◆ WRITTEN TASK:
Which lines in the records contain the word "Conditions"? Locate each one and copy it out in full.

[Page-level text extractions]
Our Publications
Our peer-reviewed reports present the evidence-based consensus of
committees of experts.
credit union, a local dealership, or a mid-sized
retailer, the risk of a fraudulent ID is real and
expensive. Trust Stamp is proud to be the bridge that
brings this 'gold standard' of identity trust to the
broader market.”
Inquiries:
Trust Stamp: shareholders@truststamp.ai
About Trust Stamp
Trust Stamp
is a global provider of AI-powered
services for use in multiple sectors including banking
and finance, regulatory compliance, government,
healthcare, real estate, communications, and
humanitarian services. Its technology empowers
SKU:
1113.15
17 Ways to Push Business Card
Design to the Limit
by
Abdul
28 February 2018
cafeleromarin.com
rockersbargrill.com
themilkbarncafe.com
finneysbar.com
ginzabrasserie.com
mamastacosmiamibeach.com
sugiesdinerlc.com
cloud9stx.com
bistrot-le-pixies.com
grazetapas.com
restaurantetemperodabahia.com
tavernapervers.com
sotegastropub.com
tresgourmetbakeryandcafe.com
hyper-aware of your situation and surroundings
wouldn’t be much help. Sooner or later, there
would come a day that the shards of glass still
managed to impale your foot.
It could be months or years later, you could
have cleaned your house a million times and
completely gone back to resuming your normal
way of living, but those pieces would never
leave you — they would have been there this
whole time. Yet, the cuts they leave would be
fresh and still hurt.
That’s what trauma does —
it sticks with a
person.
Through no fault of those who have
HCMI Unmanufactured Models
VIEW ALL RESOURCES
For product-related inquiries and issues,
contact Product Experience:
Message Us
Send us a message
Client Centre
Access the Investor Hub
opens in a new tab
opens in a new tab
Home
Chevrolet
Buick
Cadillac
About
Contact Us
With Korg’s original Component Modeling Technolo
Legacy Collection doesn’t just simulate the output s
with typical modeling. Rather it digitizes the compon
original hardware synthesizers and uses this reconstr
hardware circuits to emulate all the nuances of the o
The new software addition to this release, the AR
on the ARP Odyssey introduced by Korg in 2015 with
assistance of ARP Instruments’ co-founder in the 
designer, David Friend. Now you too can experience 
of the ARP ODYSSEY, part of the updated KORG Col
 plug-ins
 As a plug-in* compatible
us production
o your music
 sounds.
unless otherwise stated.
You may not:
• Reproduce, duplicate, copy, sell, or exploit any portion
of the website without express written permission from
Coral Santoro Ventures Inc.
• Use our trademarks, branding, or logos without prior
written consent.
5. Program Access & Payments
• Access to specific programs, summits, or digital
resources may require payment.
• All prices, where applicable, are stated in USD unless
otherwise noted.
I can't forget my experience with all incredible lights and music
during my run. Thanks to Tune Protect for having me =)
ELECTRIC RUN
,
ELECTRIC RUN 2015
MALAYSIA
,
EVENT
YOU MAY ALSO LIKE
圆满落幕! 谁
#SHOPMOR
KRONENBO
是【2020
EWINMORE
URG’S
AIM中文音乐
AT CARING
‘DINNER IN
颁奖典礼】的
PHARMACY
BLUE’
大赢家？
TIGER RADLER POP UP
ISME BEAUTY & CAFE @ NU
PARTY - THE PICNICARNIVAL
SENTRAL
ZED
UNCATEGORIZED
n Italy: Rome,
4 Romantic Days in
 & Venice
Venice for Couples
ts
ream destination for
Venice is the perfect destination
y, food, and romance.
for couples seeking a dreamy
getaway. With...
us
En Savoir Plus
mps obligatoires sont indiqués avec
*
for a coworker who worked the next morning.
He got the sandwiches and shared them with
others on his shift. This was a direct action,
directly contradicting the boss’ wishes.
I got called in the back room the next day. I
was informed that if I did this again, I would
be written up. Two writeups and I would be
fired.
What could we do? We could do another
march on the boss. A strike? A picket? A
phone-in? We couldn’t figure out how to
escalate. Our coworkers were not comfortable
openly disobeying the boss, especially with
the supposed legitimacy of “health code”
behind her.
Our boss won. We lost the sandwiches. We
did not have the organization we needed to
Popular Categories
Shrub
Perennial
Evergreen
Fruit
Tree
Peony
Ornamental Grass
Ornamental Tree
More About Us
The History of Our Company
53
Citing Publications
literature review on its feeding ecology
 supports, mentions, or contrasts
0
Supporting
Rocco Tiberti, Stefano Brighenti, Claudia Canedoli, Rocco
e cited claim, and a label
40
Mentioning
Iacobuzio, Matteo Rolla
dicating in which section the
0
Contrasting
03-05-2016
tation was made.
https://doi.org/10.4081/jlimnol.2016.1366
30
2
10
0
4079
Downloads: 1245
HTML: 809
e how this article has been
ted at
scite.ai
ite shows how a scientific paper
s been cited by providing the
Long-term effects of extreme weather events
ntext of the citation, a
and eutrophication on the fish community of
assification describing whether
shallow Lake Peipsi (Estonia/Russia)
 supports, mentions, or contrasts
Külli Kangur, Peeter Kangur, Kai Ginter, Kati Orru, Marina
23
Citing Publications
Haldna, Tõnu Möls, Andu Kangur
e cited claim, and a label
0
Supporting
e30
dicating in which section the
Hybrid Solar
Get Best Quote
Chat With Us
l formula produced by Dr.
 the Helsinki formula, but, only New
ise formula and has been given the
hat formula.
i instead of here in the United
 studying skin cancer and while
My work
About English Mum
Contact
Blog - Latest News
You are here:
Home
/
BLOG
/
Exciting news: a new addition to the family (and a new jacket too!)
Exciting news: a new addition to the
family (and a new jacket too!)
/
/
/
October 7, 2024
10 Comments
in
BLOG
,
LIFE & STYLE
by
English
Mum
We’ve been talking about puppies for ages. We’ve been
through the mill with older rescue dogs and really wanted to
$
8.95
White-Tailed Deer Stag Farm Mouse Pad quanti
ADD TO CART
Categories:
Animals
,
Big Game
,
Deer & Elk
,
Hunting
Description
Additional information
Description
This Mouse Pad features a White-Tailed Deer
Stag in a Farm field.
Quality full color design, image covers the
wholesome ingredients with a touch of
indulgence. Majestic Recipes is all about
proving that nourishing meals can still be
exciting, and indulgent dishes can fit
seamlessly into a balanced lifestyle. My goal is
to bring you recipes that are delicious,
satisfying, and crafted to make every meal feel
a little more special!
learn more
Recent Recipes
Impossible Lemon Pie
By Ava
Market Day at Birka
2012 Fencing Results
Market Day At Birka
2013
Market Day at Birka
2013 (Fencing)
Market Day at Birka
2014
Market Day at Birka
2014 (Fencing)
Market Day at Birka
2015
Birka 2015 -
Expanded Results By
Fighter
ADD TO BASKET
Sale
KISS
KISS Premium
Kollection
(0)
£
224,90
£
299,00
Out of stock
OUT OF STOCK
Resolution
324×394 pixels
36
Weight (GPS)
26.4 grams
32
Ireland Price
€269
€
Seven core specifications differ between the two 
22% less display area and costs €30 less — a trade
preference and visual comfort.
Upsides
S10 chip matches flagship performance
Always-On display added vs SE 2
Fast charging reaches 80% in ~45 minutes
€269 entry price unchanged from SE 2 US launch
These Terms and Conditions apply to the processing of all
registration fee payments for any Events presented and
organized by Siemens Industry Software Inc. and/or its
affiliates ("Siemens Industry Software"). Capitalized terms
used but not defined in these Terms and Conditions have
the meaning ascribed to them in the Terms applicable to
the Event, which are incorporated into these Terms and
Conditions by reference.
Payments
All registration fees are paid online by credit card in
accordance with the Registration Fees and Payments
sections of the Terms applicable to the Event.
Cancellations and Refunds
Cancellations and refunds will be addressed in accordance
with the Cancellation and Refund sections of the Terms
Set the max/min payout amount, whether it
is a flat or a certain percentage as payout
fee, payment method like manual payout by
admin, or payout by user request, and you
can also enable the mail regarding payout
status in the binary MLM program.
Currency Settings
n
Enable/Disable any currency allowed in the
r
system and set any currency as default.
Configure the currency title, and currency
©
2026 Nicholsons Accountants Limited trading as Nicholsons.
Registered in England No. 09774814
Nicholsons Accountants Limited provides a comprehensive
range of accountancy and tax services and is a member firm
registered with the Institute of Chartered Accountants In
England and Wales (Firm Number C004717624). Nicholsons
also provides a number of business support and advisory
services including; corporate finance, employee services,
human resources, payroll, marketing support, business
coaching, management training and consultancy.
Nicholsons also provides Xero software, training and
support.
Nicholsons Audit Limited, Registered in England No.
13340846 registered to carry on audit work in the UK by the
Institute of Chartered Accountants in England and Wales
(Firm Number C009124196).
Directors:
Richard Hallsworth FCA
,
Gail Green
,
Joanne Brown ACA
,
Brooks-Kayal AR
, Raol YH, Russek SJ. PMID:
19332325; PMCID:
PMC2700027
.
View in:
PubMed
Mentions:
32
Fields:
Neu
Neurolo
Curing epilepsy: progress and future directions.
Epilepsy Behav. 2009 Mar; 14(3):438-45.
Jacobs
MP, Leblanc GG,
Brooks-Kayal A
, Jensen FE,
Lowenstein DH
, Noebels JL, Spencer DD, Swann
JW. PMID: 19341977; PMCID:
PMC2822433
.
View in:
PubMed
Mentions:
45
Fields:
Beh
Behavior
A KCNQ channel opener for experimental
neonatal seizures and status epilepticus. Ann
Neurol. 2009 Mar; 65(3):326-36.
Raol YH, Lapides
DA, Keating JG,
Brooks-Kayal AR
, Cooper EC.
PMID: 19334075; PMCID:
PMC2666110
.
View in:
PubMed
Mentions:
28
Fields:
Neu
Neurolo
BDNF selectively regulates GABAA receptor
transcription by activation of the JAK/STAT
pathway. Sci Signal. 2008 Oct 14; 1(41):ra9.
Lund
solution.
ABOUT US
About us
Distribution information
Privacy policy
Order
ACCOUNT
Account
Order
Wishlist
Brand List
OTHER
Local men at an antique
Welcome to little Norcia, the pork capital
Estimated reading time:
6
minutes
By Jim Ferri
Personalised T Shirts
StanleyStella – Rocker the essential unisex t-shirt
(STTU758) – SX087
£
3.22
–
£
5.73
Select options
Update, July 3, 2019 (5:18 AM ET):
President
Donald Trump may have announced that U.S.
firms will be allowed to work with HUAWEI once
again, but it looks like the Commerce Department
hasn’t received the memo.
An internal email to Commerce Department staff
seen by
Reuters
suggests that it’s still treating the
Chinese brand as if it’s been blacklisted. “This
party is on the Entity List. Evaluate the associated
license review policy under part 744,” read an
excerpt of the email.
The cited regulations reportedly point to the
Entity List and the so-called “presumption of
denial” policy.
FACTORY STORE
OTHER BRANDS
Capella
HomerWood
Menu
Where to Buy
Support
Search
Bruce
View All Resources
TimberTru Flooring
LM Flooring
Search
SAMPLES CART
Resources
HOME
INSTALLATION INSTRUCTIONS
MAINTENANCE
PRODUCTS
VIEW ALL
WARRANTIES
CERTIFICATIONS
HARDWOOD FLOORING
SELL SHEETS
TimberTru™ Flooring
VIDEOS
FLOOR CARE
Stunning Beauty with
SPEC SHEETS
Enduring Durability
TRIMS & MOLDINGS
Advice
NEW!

◆ ANSWER:
These Terms and Conditions apply to the processing of all
used but not defined in these Terms and Conditions have
Conditions by reference.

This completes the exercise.